Dampak utama dari fenomena Brain Rot adalah terjadinya fragmentasi perhatian. Otak siswa yang terbiasa terpapar konten cepat dengan durasi kurang dari 30 detik akan mengalami kesulitan ketika harus berkonsentrasi pada penjelasan guru atau membaca teks panjang selama satu jam pelajaran. Rangsangan dopamin yang didapat secara instan dari konten-konten tersebut membuat proses belajar konvensional yang membutuhkan ketekunan terasa “hambar” dan melelahkan. Secara neurologis, hal ini dapat mengganggu perkembangan prefrontal cortex, bagian otak yang bertanggung jawab atas kontrol impuls dan konsentrasi jangka panjang, yang sangat vital bagi performa akademik mereka.

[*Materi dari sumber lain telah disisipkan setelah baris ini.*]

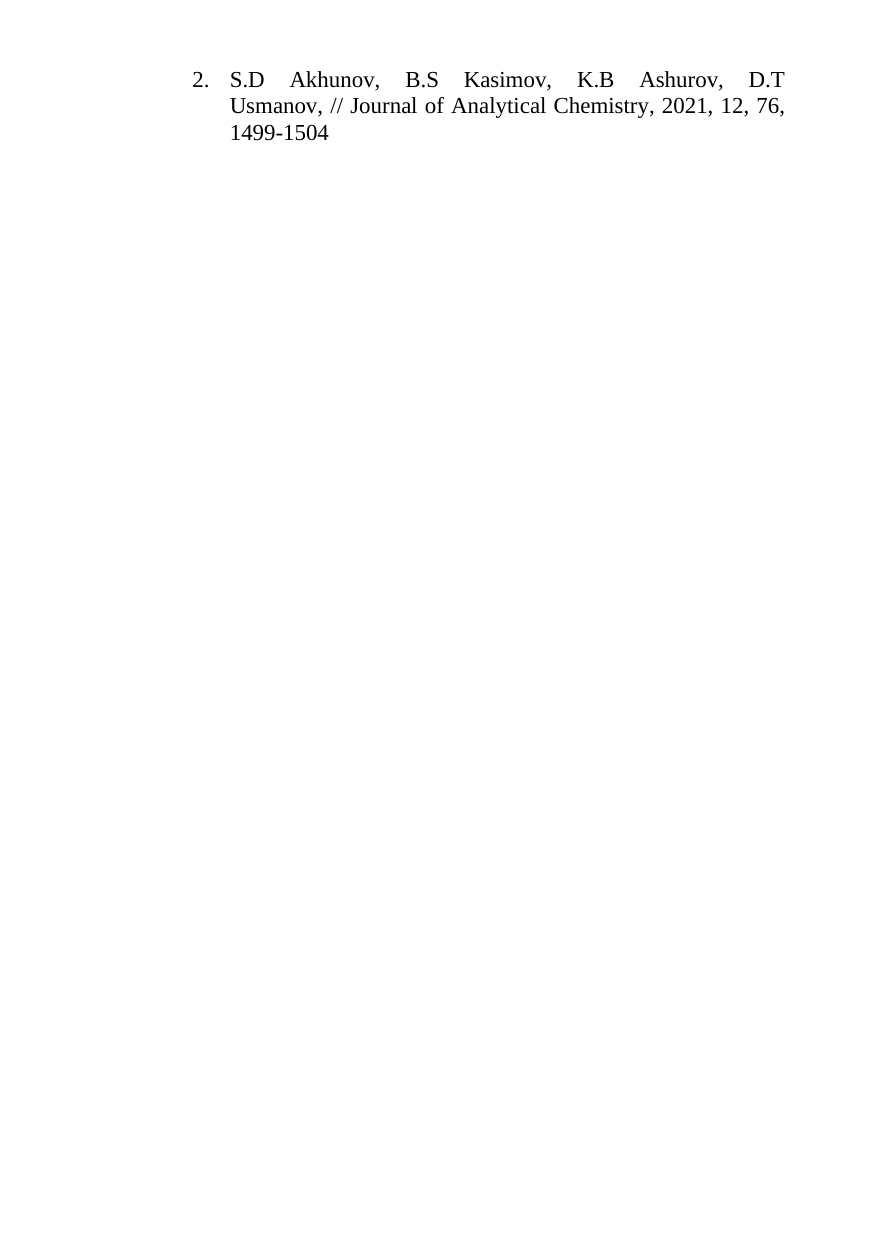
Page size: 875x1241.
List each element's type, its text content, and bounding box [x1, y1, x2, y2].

list S.D Akhunov, B.S Kasimov, K.B Ashurov, D.T Usmanov, // Journal of Analytical Chemistry, 2021, 12, 76, 1499-1504 [192, 66, 785, 145]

Selain masalah konsentrasi, konten Brain Rot juga berisiko menurunkan kemampuan literasi dan daya kritis. Karena konten tersebut sering kali tidak memiliki alur logika yang jelas atau konteks yang bermanfaat, audiens dilatih untuk menjadi konsumen informasi yang pasif. Siswa kehilangan kemampuan untuk mempertanyakan, menganalisis, atau mensintesis informasi. Di sekolah, hal ini terlihat ketika siswa sulit memahami instruksi tugas yang kompleks atau gagal menangkap inti sari dari sebuah materi pelajaran. Mereka menjadi terbiasa dengan rangsangan permukaan yang dangkal, sehingga kedalaman berpikir intelektual perlahan-lahan terkikis oleh arus konten yang nirfaedah.
Upaya mitigasi terhadap pengaruh Brain Rot harus melibatkan sinergi antara guru, orang tua, dan siswa itu sendiri. Literasi digital bukan lagi sekadar tahu cara menggunakan internet, tetapi tahu cara menyaring apa yang masuk ke dalam pikiran. Sekolah perlu memberikan edukasi mengenai cara kerja algoritma media sosial yang bisa membuat kecanduan dan bagaimana dampaknya terhadap kesehatan mental. Mendorong siswa untuk melakukan “puasa dopamin” dengan membatasi durasi layar (screen time) dan memperbanyak aktivitas fisik atau membaca buku fisik dapat membantu memulihkan kembali sirkuit fokus di otak mereka.